Task brief: Without the pictures, give the records again exactly as they appear.

Top of Material to process

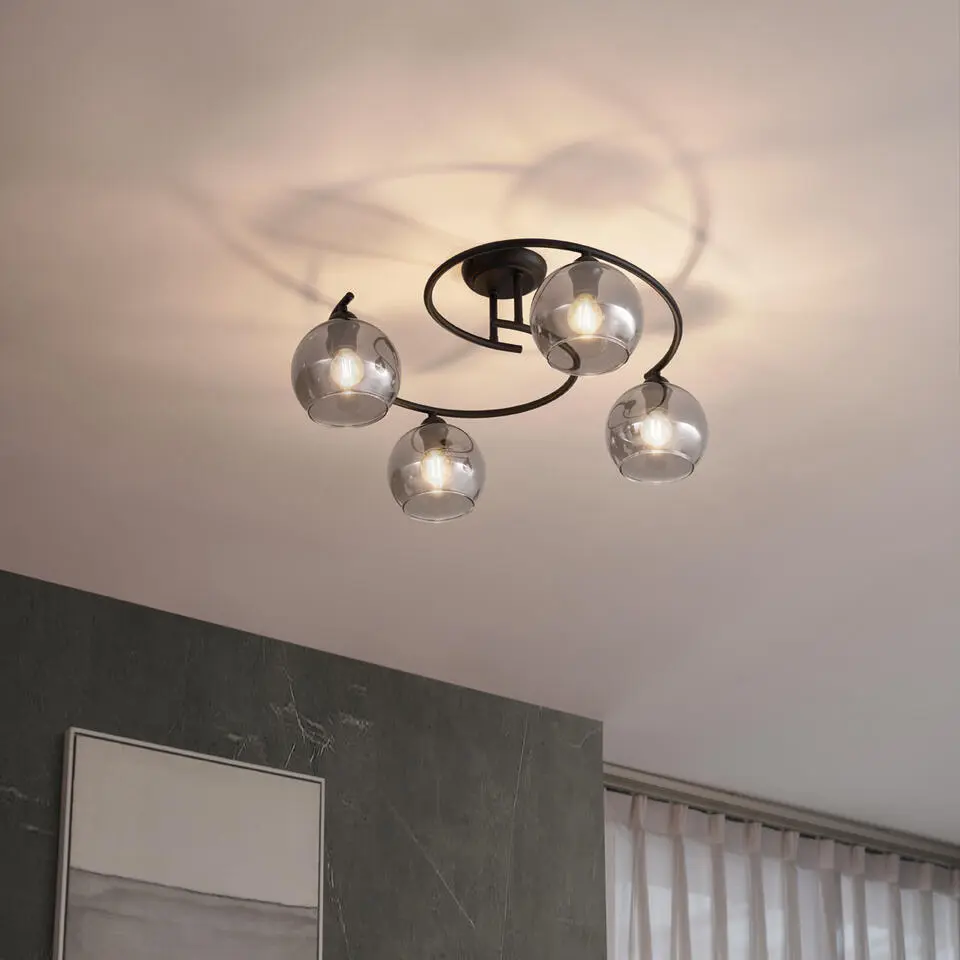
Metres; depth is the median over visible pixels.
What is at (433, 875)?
wall
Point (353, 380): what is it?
ceiling light
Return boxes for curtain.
[603,788,959,957]
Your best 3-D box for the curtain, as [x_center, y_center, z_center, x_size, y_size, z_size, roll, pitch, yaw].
[1.137,1.958,6.433,2.276,2.735,0.109,15,-24,-37]
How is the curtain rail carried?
attached to the ceiling
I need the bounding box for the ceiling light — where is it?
[290,236,706,519]
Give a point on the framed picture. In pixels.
(268, 882)
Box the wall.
[0,570,605,959]
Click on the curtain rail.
(778, 812)
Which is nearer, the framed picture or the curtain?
the framed picture
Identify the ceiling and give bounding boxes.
[0,1,958,850]
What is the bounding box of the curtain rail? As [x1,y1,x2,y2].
[604,764,959,868]
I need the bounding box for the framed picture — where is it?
[53,726,327,959]
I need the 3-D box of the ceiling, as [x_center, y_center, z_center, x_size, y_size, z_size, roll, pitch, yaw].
[0.766,-0.419,4.093,6.600,0.133,4.722,15,-24,-37]
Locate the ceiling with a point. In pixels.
(718, 208)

Bottom of Material to process

Result:
Metres; depth is the median over visible pixels.
What is at (433, 875)?
wall
Point (353, 380): what is it?
ceiling light
Return boxes for curtain.
[603,788,959,957]
Your best 3-D box for the curtain, as [x_center, y_center, z_center, x_size, y_size, z_size, roll, pitch, yaw].
[1.137,1.958,6.433,2.276,2.735,0.109,15,-24,-37]
How is the curtain rail carried?
attached to the ceiling
I need the bounding box for the ceiling light — where is it?
[290,236,706,519]
Give a point on the framed picture. In pixels.
(268, 882)
Box the wall.
[0,570,605,959]
Click on the curtain rail.
(778, 812)
Which is nearer, the framed picture or the curtain?
the framed picture
Identify the ceiling and give bounding boxes.
[0,1,958,850]
What is the bounding box of the curtain rail? As [x1,y1,x2,y2].
[604,764,959,868]
I need the bounding box for the framed picture — where is it?
[53,726,327,959]
I need the 3-D box of the ceiling, as [x_center, y_center, z_center, x_size, y_size, z_size, roll, pitch, yaw].
[0.766,-0.419,4.093,6.600,0.133,4.722,15,-24,-37]
Locate the ceiling with a point. In pixels.
(718, 208)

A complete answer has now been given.